** Start of Information given **

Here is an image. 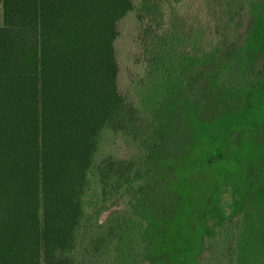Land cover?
Wrapping results in <instances>:
<instances>
[{"label": "trees", "instance_id": "obj_1", "mask_svg": "<svg viewBox=\"0 0 264 264\" xmlns=\"http://www.w3.org/2000/svg\"><path fill=\"white\" fill-rule=\"evenodd\" d=\"M0 1V264H173L216 198L179 171L196 140L187 108L214 122L264 98V0L182 22L168 7L183 0ZM225 142L240 151L206 264H264V116Z\"/></svg>", "mask_w": 264, "mask_h": 264}, {"label": "rangeland", "instance_id": "obj_2", "mask_svg": "<svg viewBox=\"0 0 264 264\" xmlns=\"http://www.w3.org/2000/svg\"><path fill=\"white\" fill-rule=\"evenodd\" d=\"M225 1H231L235 4L239 0H183L178 5L179 9L172 8L171 6L168 7L170 8L168 15L174 16L182 22L185 18H179L178 15L186 13V18L195 21L198 17H206L214 9L222 8ZM244 3L245 7L248 8L253 4L249 0H244ZM220 14L214 15V20H209L211 27L213 21H222L227 18L222 12ZM208 16H211V14ZM208 16L202 20H207ZM1 24L2 4L0 1ZM119 28L120 35L116 41V48L121 67L120 80L123 84L126 76H128L127 69L131 66L133 55L137 52L135 35L138 27L131 13L119 22ZM187 109L188 119L193 127L196 140L189 155L180 163L182 167L179 166V171L184 175L189 174L191 176L189 192L193 197L205 200L207 195L211 191H214L213 194H216V198L207 207L204 206L203 214H200V216L196 214L190 216V221L186 227L188 236L184 243L186 250L183 253L180 251L179 254H176L173 264H206V247H208V244L212 240L217 225L223 216L228 213L234 156L235 153L240 151H237L229 142L226 143L225 136L232 129L246 128L253 121L263 118L264 98L262 92L257 91L254 93L252 106L248 110L237 112L214 122L201 121L190 106ZM248 151L246 149L242 154L249 156L251 153H254L256 155L255 151ZM105 215L106 212L101 215V219ZM199 217H201L200 220Z\"/></svg>", "mask_w": 264, "mask_h": 264}]
</instances>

** End of Information given **

# [Exercise task]
Show each line of the entries that contains the string "instances", matching its case exactly.

# [The solution]
Wrapping results in <instances>:
<instances>
</instances>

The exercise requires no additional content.